- _Activities_
A - Answer these questions from the opinion excerpt:
(i) What kind of claims did Dr. Hill purchase?
(ii) At what kind of sale did Dr. Hill purchase the claims?
(iii) In whose opinion do the other justices concur?
B - From the opinion excerpt, list every justice named, with the title given for each.
C - Condense the opinion excerpt's paragraph beginning "Heritage Trust now urges us" into a short bulleted list that keeps its main facts.

- _Provided text_
'''


¶ 21 Heritage Trust now urges us to extend the Tanasse exception to bar Dr. Hill from purchasing claims against himself. The claims that Dr. Hill purchased were stock claims. Neither party has alleged that the agreement between Dr. Hill and Mr. Eames regarding the formation of Applied Medical and the disbursement and allocation of shares in Applied Medical was anything but an arm's-length business transaction. This is simply a case of a nonlawyer, Dr. Hill, purchasing claims against himself at a sheriff's sale. Unlike our holding in Tanasse, which we based on the public policy of protecting the integrity of the legal process, 1999 UT 49 at ¶¶ 15-16, here, where neither the attorney-client relationship nor the legal process is sullied or damaged and there are no other policy reasons to extend the exception to the general rule we articulated in Tanasse, we are reluctant to hold that nonlawyers may not purchase claims against them solely on the basis of public policy not derived from constitutional or statutory law. Therefore, we decline to enlarge the exception recognized in Tanasse.

CONCLUSION

¶ 22 We hold that Dr. Hill legally purchased claims pending against himself and then moved to dismiss those claims. We therefore affirm the trial court's dismissal of Heritage Trust's claims purchased by Dr. Hill at the sheriff's sale.

¶ 23 Chief Justice HOWE, Justice DURHAM, Justice DURRANT, and Justice WILKINS concur in Associate Chief Justice RUSSON's opinion.

'''

Page images and extracted text

'''

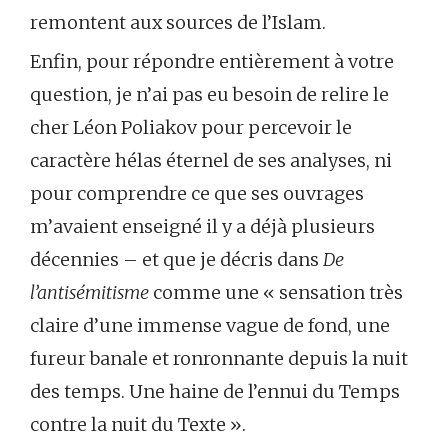
remontent aux sources de l’Islam.
Enfin, pour répondre entièrement à votre
question, je n’ai pas eu besoin de relire le
cher Léon Poliakov pour percevoir le
caractère hélas éternel de ses analyses, ni
pour comprendre ce que ses ouvrages
m’avaient enseigné il y a déjà plusieurs
décennies – et que je décris dans
De
l’antisémitisme
comme une « sensation très
claire d’une immense vague de fond, une
fureur banale et ronronnante depuis la nuit
des temps. Une haine de l’ennui du Temps
contre la nuit du Texte ».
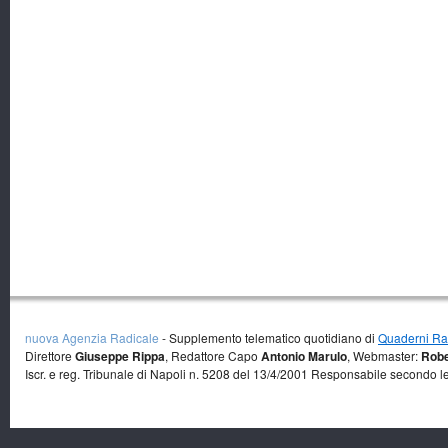
nuova Agenzia Radicale
- Supplemento telematico quotidiano di
Quaderni Rad
Direttore
Giuseppe Rippa
, Redattore Capo
Antonio Marulo
, Webmaster:
Robe
Iscr. e reg. Tribunale di Napoli n. 5208 del 13/4/2001 Responsabile secondo l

'''

- _Exercise solutions_
A -
(i) Stock claims.
(ii) A sheriff's sale.
(iii) Associate Chief Justice Russon's opinion.

B -
- Chief Justice Howe
- Justice Durham
- Justice Durrant
- Justice Wilkins
- Associate Chief Justice Russon

C -
- Heritage Trust asks the court to extend the Tanasse exception to bar Dr. Hill from purchasing claims against himself.
- The claims Dr. Hill purchased were stock claims.
- Neither party alleges that the agreement between Dr. Hill and Mr. Eames on forming Applied Medical and allocating its shares was anything but an arm's-length business transaction.
- The case involves a nonlawyer buying claims against himself at a sheriff's sale.
- Tanasse rested on the public policy of protecting the integrity of the legal process. Here, neither the attorney-client relationship nor the legal process is harmed, and no other policy reason supports extending the exception.
- The court is reluctant to bar nonlawyers from purchasing claims against themselves solely on the basis of public policy not derived from constitutional or statutory law.
- The court declines to enlarge the Tanasse exception.